The Sikander stand off... By Hassam
19 August, 2013
Just after celebrating Independence Day on the eve of August 15, 2013, Islamabad, the capital city, faced a horrifying example of security lapse and administrative failure. A man named Sikandar entered the Blue Area of the capital and started firing with machine guns. The capital police reached the spot and cordoned off the whole area; meanwhile the electronic media reached and started to cover the incident. At that particular point in time, it seemed as if we only have one issue left in Pakistan: Mr Sikander and his rampage in Islamabad. This show lasted for almost five hours, until the foolish act of 'bravery' by PPP leader Zamurad Khan where he tackled the gunman and ended the spectacle. Some serious questions have arisen after this incident.
First of all, the security condition of the capital has been questioned again: why have so many check posts when an incident like this can occur with such ease? Another important point is the working capacity of the security forces, especially the police. What will happen if 50 plus Taliban militants enter the territory of the capital in the middle of the night? The role of the media is also questionable; around the world, the media follows breaking news but, after telecasting it once, they do not telecast it again and again. In just a couple of hours it seemed as if the only news left in Pakistan was that of Sikander. Last, but not least, the role of the 'hero', Mr Zamurad Khan, is appreciable but also questionable: why did he not follow the instructions of the police officers who stopped him from talking to Sikander?

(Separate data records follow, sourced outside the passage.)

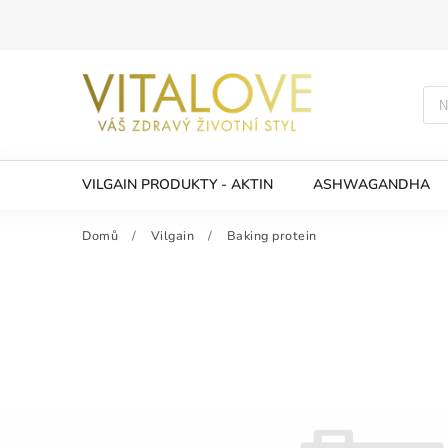
VILGAIN PRODUKTY - AKTIN
ASHWAGANDHA
Domů
/
Vilgain
/
Baking protein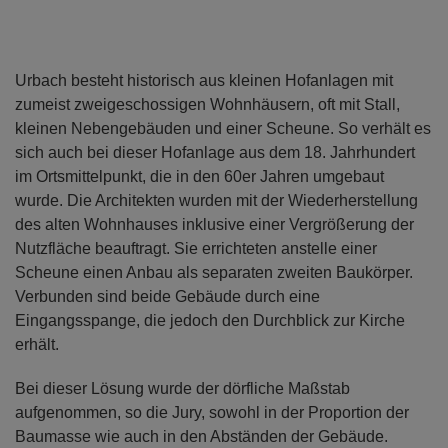
Urbach besteht historisch aus kleinen Hofanlagen mit
zumeist zweigeschossigen Wohnhäusern, oft mit Stall,
kleinen Nebengebäuden und einer Scheune. So verhält es
sich auch bei dieser Hofanlage aus dem 18. Jahrhundert
im Ortsmittelpunkt, die in den 60er Jahren umgebaut
wurde. Die Architekten wurden mit der Wiederherstellung
des alten Wohnhauses inklusive einer Vergrößerung der
Nutzfläche beauftragt. Sie errichteten anstelle einer
Scheune einen Anbau als separaten zweiten Baukörper.
Verbunden sind beide Gebäude durch eine
Eingangsspange, die jedoch den Durchblick zur Kirche
erhält.
Bei dieser Lösung wurde der dörfliche Maßstab
aufgenommen, so die Jury, sowohl in der Proportion der
Baumasse wie auch in den Abständen der Gebäude.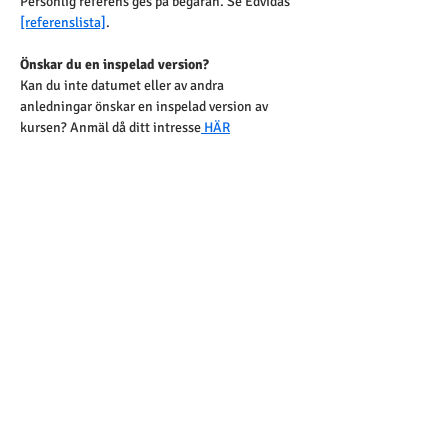
Personlig referens ges på begäran. Se Edvidas 
[referenslista]
.
Önskar du en inspelad version?
Kan du inte datumet eller av andra 
anledningar önskar en inspelad version av 
kursen? Anmäl då ditt intresse
 HÄR
Större grupp eller särskilda behov?
Skräddarsydd utbildning kan bokas exklusivt 
för er verksamhet, anpassad efter era behov. 
Genomförande på plats eller digitalt, med 
valfritt datum.
 Ett kostnadseffektivt alternativ för större 
grupper eller vid behov av anpassning.
🔶 Begär en offert 
HÄR
Betalning 
✓ 
Faktura 
– välj 
Manuell betalning
  vid 
utcheckning
(Vi hanterar både vanlig faktura och e-faktura)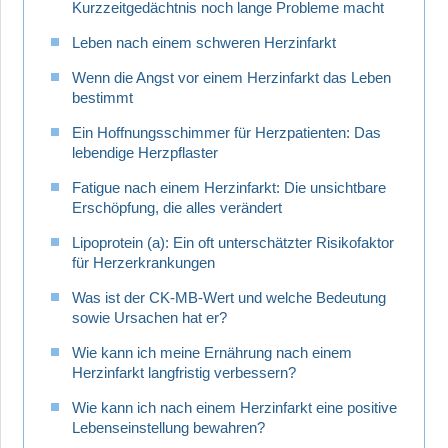
Kurzzeitgedächtnis noch lange Probleme macht
Leben nach einem schweren Herzinfarkt
Wenn die Angst vor einem Herzinfarkt das Leben
bestimmt
Ein Hoffnungsschimmer für Herzpatienten: Das
lebendige Herzpflaster
Fatigue nach einem Herzinfarkt: Die unsichtbare
Erschöpfung, die alles verändert
Lipoprotein (a): Ein oft unterschätzter Risikofaktor
für Herzerkrankungen
Was ist der CK-MB-Wert und welche Bedeutung
sowie Ursachen hat er?
Wie kann ich meine Ernährung nach einem
Herzinfarkt langfristig verbessern?
Wie kann ich nach einem Herzinfarkt eine positive
Lebenseinstellung bewahren?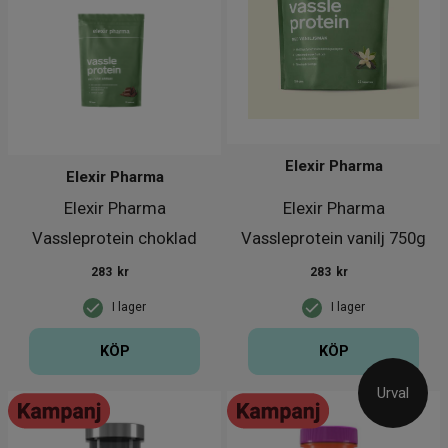
Elexir Pharma
Elexir Pharma
Elexir Pharma
Elexir Pharma
Vassleprotein choklad
Vassleprotein vanilj 750g
750g
283
kr
283
kr
I lager
I lager
KÖP
KÖP
Urval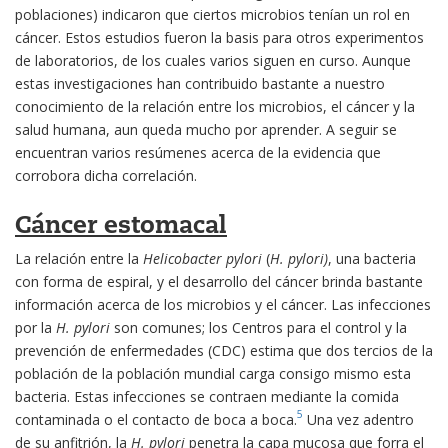
poblaciones) indicaron que ciertos microbios tenían un rol en
cáncer. Estos estudios fueron la basis para otros experimentos
de laboratorios, de los cuales varios siguen en curso. Aunque
estas investigaciones han contribuido bastante a nuestro
conocimiento de la relación entre los microbios, el cáncer y la
salud humana, aun queda mucho por aprender. A seguir se
encuentran varios resúmenes acerca de la evidencia que
corrobora dicha correlación.
Cáncer estomacal
La relación entre la
Helicobacter pylori
(
H. pylori)
, una bacteria
con forma de espiral, y el desarrollo del cáncer brinda bastante
información acerca de los microbios y el cáncer. Las infecciones
por la
H. pylori
son comunes; los Centros para el control y la
prevención de enfermedades (CDC) estima que dos tercios de la
población de la población mundial carga consigo mismo esta
bacteria. Estas infecciones se contraen mediante la comida
5
contaminada o el contacto de boca a boca.
Una vez adentro
de su anfitrión, la
H. pylori
penetra la capa mucosa que forra el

This incident is a pure example of administrative and security failure. A man entered the capital firing heavy weapons, the police negotiated with him and they came out looking bad because they do not have the training required to deal with such a situation — all this when Pakistan is a front line state in the war on terror. The Islamabad police should act as an exemplary security force for the whole country. We should remember that, if the Islamabad police cannot handle one man, then we should not expect the Dera Ismail Khan police to fight against the Taliban either. As a nation, it is time to decide what we want: a Pakistan where every institution is working within its own limits or a country where a politician is needed to rescue the police from a mad psycho who captures a main road in Islamabad for more than five hours?